Кто-то подсунул Степанычу по недоразумению брошюру об истории Первой Мировой войны. «Проглотил» за одну ночь, а потом задумался. Почему 12 из 18 английских пэров проголосовали за войну. Что ими двигало? Ведь среди них не было практически никого из обедневших родов. Жили бы и не тужили ещё 250 лет. Но заячья лапка скребнула остатки инстинкта самосохранения, да не активировала.
Почему германский император Вильгельм II, двоюродный брат российской императрицы, был уверен, что восточная империя – Колосс на глиняных ногах? Почему завидовал Наполеону и считал, что главное ввязаться в драку?
Где, где, а именно в «психушке» пенсионер заметно поумнел. Он научился не реагировать на мелкие укусы, а большие старался встречать с «открытым забралом». Во-вторых, он убедился, что не всякому слову можно верить, что помимо настоящих есть ещё и фальшивые бриллианты, которые сверкают куда ярче подлинных. И, наконец, Степаныч убедился в главном – в этом мире можно надеяться только на себя.
…Ирку он принял радушно, угостил чаем, улыбался на каждую её сентенцию, но не забывал время от времени подёргивать седой головой, одновременно, сводя оба глаза ближе к переносице. Вначале Ирка хихикала, потом напряглась, почуяв неладное. А вдруг у её несостоявшегося тестя нервный тик и в таком состоянии главное – успеть унести ноги. Бог с ним с теми миллионами, которые так никто в руках и не подержал. Кто знает, что на уме у этого свихнувшегося?!
Со Святосветовым встреча в пятнадцать нуль-нуль состоялась. Однако она не принесла обеим сторонам ни успокоения, ни надежды. Пенсионер всё так же лихо косил к переносице, временами случайно или нарочно клал на стол натруженные кисти рук, которые вдруг начинала мелко-мелко бить «нервенная дрожь».
Более того, за время «дурки» Степаныч успел ознакомиться с героической биографией армянского революционера Тер-Петросяна (Камо) и научился в нужный момент «эпилептически» пускать слюну. Святосветов выпучил глаза, осторожненько выполз из-за стола и растворился не расплатившись.
А Алексей Степаныч только и рад был этому. Неужто, отстал клещ, исчез с горизонта?
Перед пожилым человеком была одна задача – разобраться во всех этих битках, обналичить деньги и нанять самых лучших детективов. Они непременно разыщут этих подонков, которые лишили жизни Сёмку. Зло должно быть наказано – в этом Степаныч теперь нисколько не сомневался.
Но как и где найти тех, кто когда-то работал вместе с Сёмкой?

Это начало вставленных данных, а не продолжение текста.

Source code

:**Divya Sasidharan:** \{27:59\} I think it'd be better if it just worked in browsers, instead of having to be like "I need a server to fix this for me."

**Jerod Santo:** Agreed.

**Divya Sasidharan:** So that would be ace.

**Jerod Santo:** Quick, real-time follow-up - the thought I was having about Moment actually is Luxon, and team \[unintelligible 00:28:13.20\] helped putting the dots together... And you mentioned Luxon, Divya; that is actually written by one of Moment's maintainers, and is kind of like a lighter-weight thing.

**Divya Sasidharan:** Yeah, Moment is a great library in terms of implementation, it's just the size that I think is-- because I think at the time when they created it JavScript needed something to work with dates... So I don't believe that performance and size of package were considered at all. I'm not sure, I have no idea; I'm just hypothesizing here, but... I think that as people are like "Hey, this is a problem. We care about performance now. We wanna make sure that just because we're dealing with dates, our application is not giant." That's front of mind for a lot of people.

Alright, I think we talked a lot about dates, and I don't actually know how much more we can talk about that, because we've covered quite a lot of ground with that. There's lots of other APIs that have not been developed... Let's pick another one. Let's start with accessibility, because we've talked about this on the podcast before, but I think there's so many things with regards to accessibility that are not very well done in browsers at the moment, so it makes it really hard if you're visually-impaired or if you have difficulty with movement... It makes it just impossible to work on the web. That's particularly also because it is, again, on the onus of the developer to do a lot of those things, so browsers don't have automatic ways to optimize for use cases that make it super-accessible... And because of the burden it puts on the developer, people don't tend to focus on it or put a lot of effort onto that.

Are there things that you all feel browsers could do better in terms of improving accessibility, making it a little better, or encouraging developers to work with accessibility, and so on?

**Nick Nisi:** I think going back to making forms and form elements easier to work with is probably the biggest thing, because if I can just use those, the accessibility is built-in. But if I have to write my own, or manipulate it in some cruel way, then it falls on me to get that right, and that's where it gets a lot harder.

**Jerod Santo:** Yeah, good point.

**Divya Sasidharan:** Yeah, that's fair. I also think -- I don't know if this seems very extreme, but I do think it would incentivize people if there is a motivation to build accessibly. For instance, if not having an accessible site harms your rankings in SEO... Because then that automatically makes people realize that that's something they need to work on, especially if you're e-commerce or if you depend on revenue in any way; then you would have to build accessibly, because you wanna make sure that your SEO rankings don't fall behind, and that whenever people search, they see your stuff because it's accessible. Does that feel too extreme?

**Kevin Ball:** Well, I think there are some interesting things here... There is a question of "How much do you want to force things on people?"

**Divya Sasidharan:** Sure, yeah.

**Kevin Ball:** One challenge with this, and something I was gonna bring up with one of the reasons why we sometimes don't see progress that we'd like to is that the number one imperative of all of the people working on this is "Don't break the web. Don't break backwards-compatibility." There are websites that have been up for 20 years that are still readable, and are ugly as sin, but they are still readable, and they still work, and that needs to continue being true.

Убитый горем отец не сомневался – взяться за майнинг в одиночку сын не решился бы. Наверняка, рядом находились те, кто подтолкнул Сёмку, использовал его талант для того, чтобы обогатиться!
И инвесторы, наверняка, были – у сына не было столько средств, чтобы построить «ферму». И опять же – абы какая его покровителям не нужна была – они хотели всего и сразу.
Вроде бы Степанычу стало чуть полегче – Ирка и Святосветов растворились в сиреневом тумане и вряд ли к нему сунутся. И всё же он спит так тревожно. И Суламифь, и Сёмка взывают его к отмщению.
А что он может? На десятки лет постаревший старик, не разбирающийся в майнинге.
– Надо трудиться, трудиться и трудиться, – вздыхает Степаныч.
До утра еще далеко – только-только начали гаснуть звёзды.
На него наползает марево. В нём отчётливо видны фигуры Сатоси Накамото и Камо. Черт лиц не разобрать, но слышны тихие голоса.
– Барев, ахпер, – говорит Тер-Петросян. – Здорово же ты провёл этих толстосумов!
– Барев, ахпер, – широко улыбается представитель «японского» народа. – Ты же понимаешь, что всё золото Монтесумы мы сложим в одну корзинку.
Сегодня ночь на пятницу. Сбудутся ли эти сны?!